12. CINTA YANG PERLU HATI-HATI

122K 10.4K 8.4K
                                        

Selamat membaca, semogaa sukaa Aamiin.

Vote itu gratis, jadiiii silahkan vote ya💘

12. CINTA YANG PERLU HATI-HATI

Kau sedang menunggu apa untuk jatuh cinta? Sosok manusia idaman yang kau inginkan? atau bentuk cinta yang indah seperti khayalanmu?

***

Hari Minggu yang biasanya orang-orang gunakan untuk bermalas-malasan sebagai wujud balas dendamnya terhadap Senin, selasa, rabu, kamis, jum'at, sabtu, tidak berlaku bagi laki-laki yang kini baru saja keluar dari gedung karate di bundaran kota.

Sudah terhitung dua tahun laki-laki itu rutin datang di tempat ini, bersama sahabatnya, Angkasa.

"Mau sarapan dimana, Sa?" tanya Bara. Mereka sama-sama berjalan beriringan menuju parkiran. Mengambil kendaraannya.

"Warung nasi goreng," jawab laki-laki bermata elang itu enteng.

Kening Bara berkerut, "Nggak ada penjual nasi goreng di pagi nan cerah ini, sahabat. Yang ada cuman bubur dan nasi kuning. Abang-abang nasi goreng libur kalau pagi."

"Yaudah, kita ke pasar," balas Angkasa.

"Hah? Buat apaan?"

"Beli bahan buat nasi goreng," jawab Angkasa. Laki-laki itu memasukkan kunci motornya, memakai helm full facenya, lalu memberi kode kepada Bara agar mengikutinya.

"Ini harus banget nasi goreng?" tanya Bara. Soalnya banyak yang instan, kenapa harus susah seperti ini?

"Harus," tegas Angkasa.

Motor besar milik Bara ikut menciptakan suasana knalpot motor yang menggema di tempat itu, lalu bergegas meninggalkan parkiran Gedung Karate menuju Pasar.

Di jalanan besar yang mereka lewati cukup ramai, tapi tidak menimbulkan macet, hingga mereka sampai pada Bundaran SMANDA, perempatan yang kerap kali sesak di hari libur karena banyaknya pengunjung di sekitar alun-alun kota, juga Pasar tradisional.

Lampu merah yang jadi penertib lalu lintas menjebak dua motor sport dan angkutan umum yang kebetulan posisi mereka sedang sejajar.

"Gerah, kacanya saya buka, ya, Kang," kata Salsa pada supir angkot itu.
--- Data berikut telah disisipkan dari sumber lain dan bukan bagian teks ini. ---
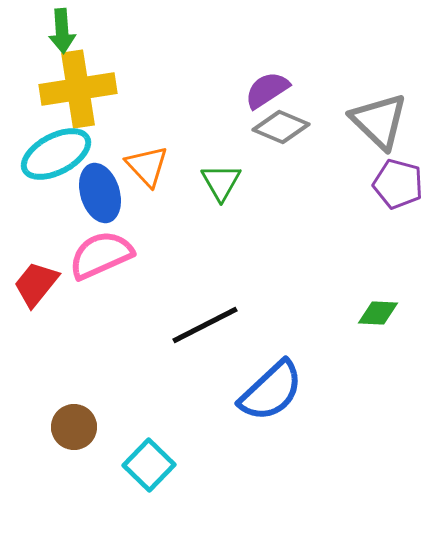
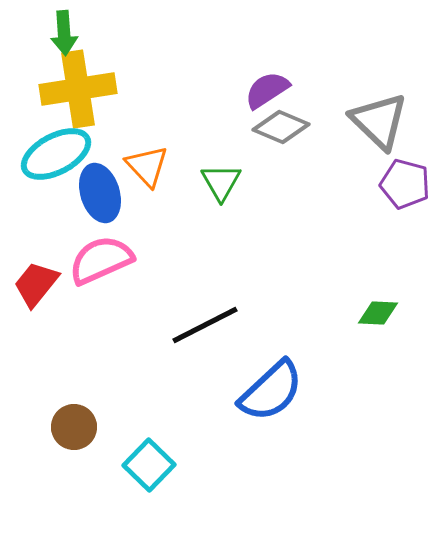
green arrow: moved 2 px right, 2 px down
purple pentagon: moved 7 px right
pink semicircle: moved 5 px down
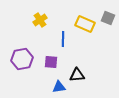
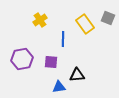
yellow rectangle: rotated 30 degrees clockwise
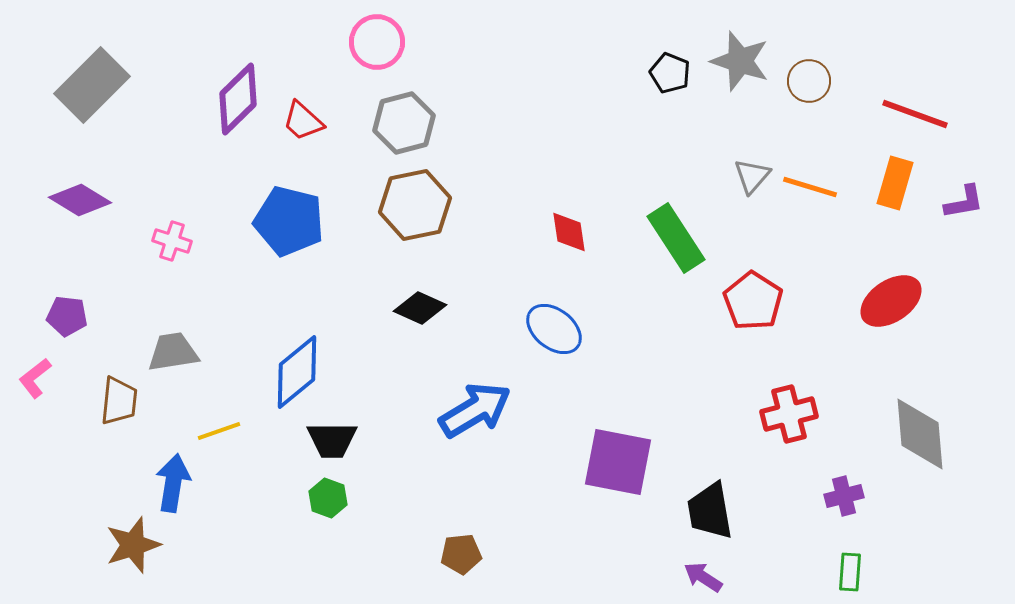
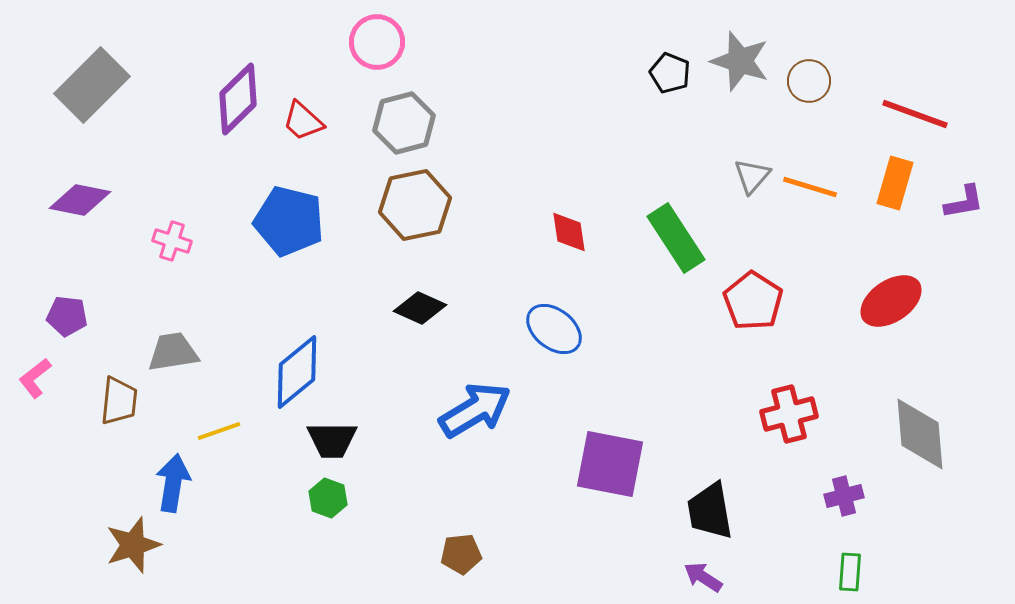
purple diamond at (80, 200): rotated 20 degrees counterclockwise
purple square at (618, 462): moved 8 px left, 2 px down
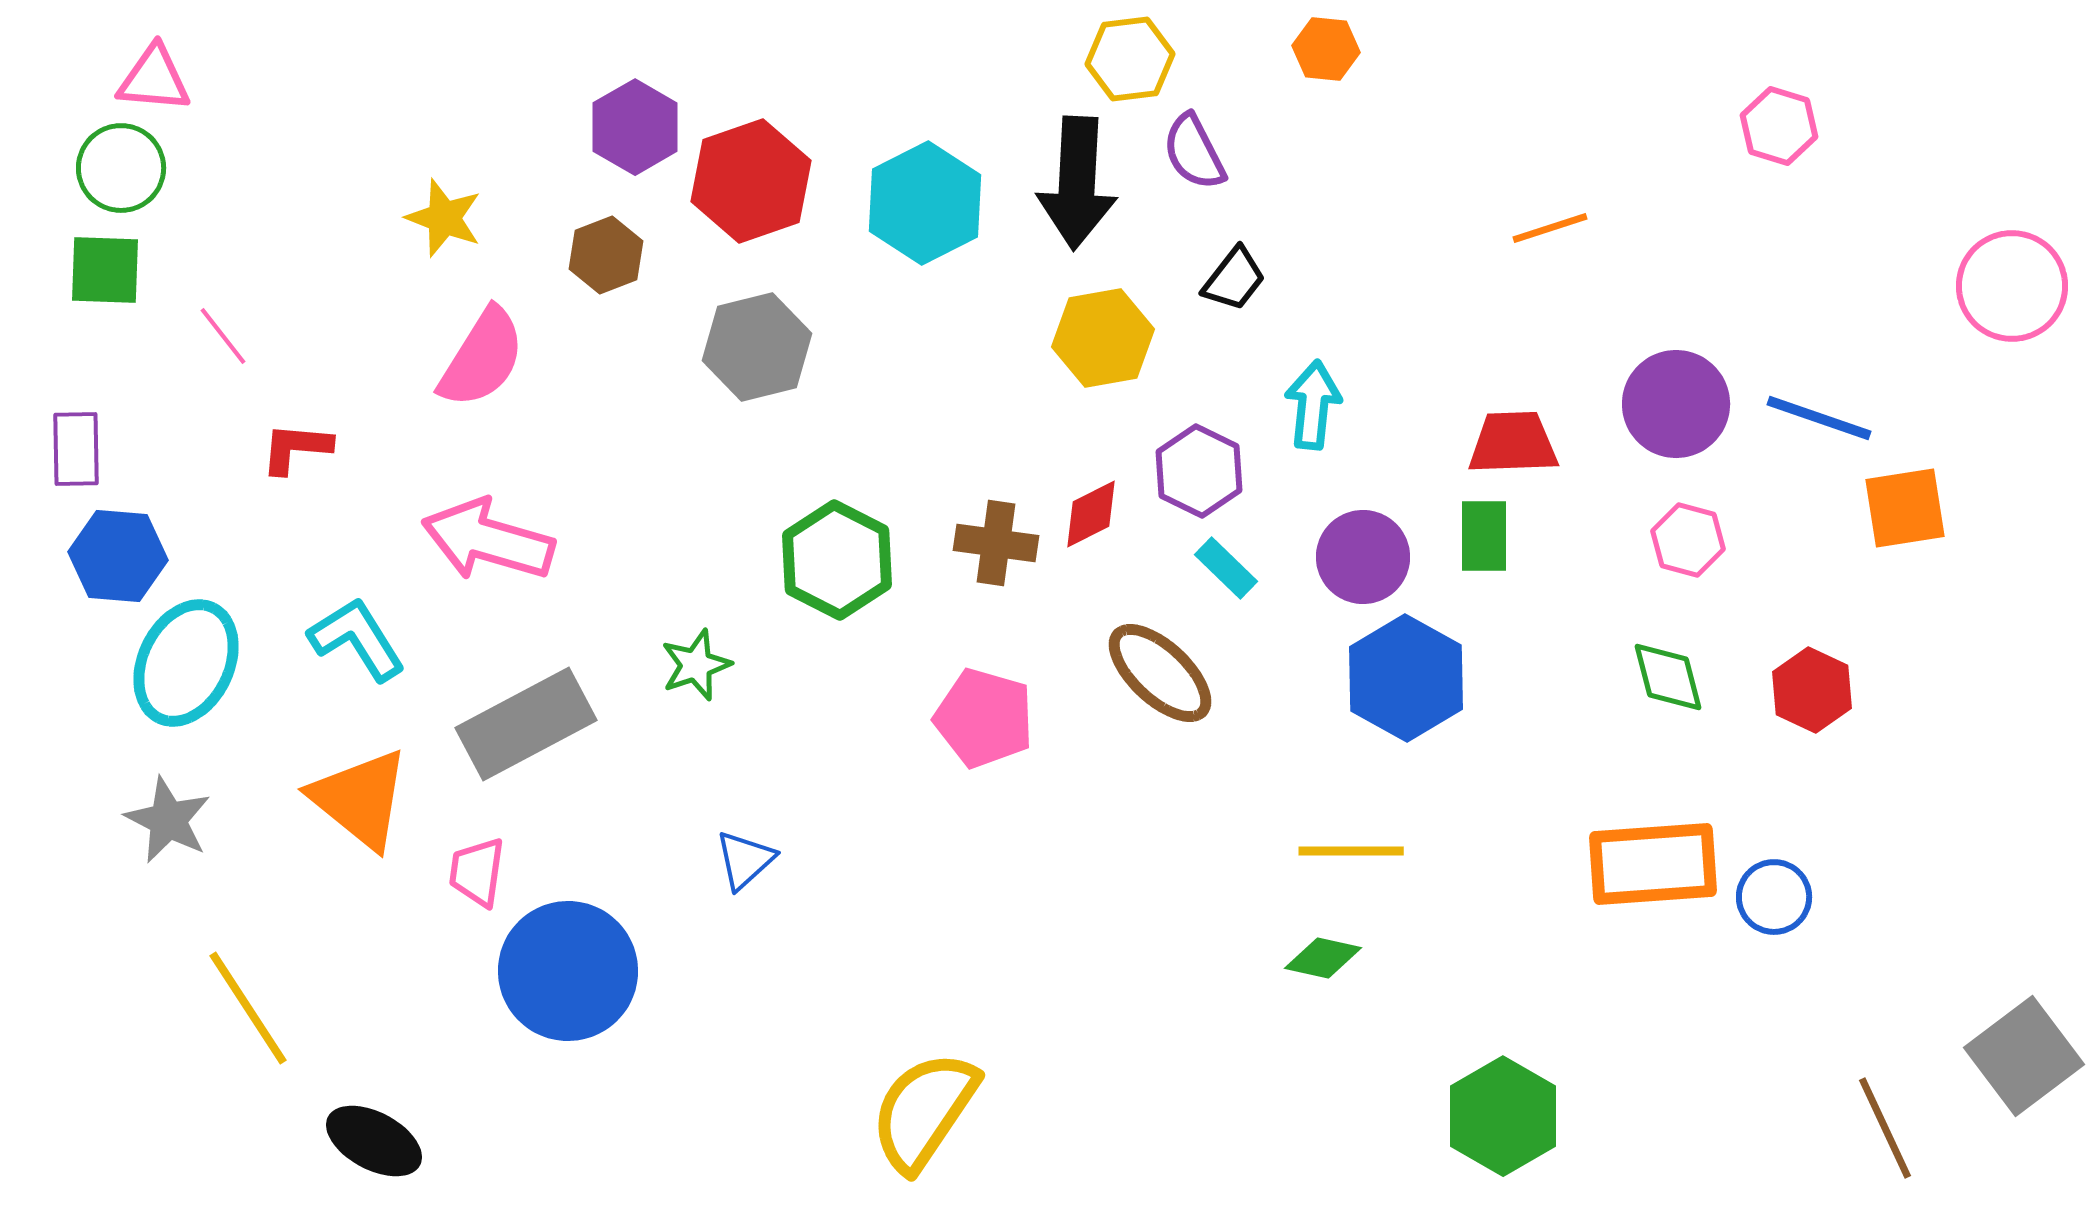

Suasana terik matahari di jam 10 sudah cukup menimbulkan hawa panas yang membuat dirinya dan dua penumpang lain mengibas-ngibaskan tangannya.

Perempuan itu sebenarnya sedang kesiangan ke Pasar, efek maraton drakor semalam. Untungnya bukan jam 12 siang ia bangun, bisa-bisa perlengkapan kue Mamanya di dapur tidak beres. Perlu diketahui, Salsa sebenarnya tidak pernah mendapatkan perintah untuk seperti ini, cuman ia merasa sebagai seorang anak, baktinya perlu ia laksanakan. Sangat tidak sopan, jika terus menerus menjadi ratu.

"Monggo teh, asal teteh nyaman," kata sang supir melirik Salsa pada spion tengahnya.

Pemandangan pertama yang Salsa lihat adalah pengguna jalan yang juga seposisi dengannya. Lalu tersadar ketika melihat motor sport hitam milik Bara dengan orangnya.

Lampu merah yang tidak berlangsung lama itu membawa Salsa hanya sebagai pengamat, belum ada tegur sapa atau apapun yang terjadi hingga kendaraan bergegas bebas untuk melaju.

Melihat motor sport itu maju lebih dulu dengan kecepatan yang cukup tinggi, Salsa menyadari satu hal yang cukup aneh pada dirinya.

Tadi, jantungnya berdetak hebat saat Bara berdampingan dengan posisi angkotnya.

Tadi, ia juga tersenyum ketika melihat keberadaan laki-laki itu.

Tadi, ia merasa senang melihatnya juga.